The Fifth Wave (Part I)
[Chapter 25 of The Age of the Consequences]
“All things alike do their work, and then we see them subside. When they have reached their bloom, each returns to its origin . . . This reversion is an eternal law. To know that law is wisdom.” —Lao-Tsu
The First Wave
In the fall of 1909, twenty-two-year-old Aldo Leopold rode away from the ranger station in Springerville, Arizona, on his inaugural assignment with the newly created United States Forest Service. For this Midwesterner, an avid hunter freshly graduated from the prestigious Yale School of Forestry, the mountainous wilderness that stretched out before him must have felt both thrilling and portentous. In fact, events over the ensuing weeks, including his role in the killing of two timber wolves—immortalized nearly forty years later in his essay “Thinking Like a Mountain,” from A Sand County Almanac—would influence Leopold’s lifelong conservation philosophy in important ways. The deep thinking would come later, however. In 1909, Leopold’s primary goal was to be a good forester, which is why he chose to participate in a radical experiment at the time: the control and conservation of natural resources by the federal government.

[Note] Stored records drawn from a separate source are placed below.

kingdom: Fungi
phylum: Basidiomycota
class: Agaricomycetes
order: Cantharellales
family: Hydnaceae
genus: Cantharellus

Aldo Leopold as a new Forest Service ranger in the Southwest
Beginning in 1783, the policy of the federal government encouraged the disposal of public lands to private citizens and commercial interests including retired soldiers, homesteaders, railroad conglomerates, mining interests, and anyone else willing to fulfill America’s much-trumpeted manifest destiny. However, this policy began to change in 1872, when President Ulysses Grant signed a bill creating the world’s first national park—Yellowstone—launching the U.S. government down a new path: retention and protection of some federal land on behalf of all Americans.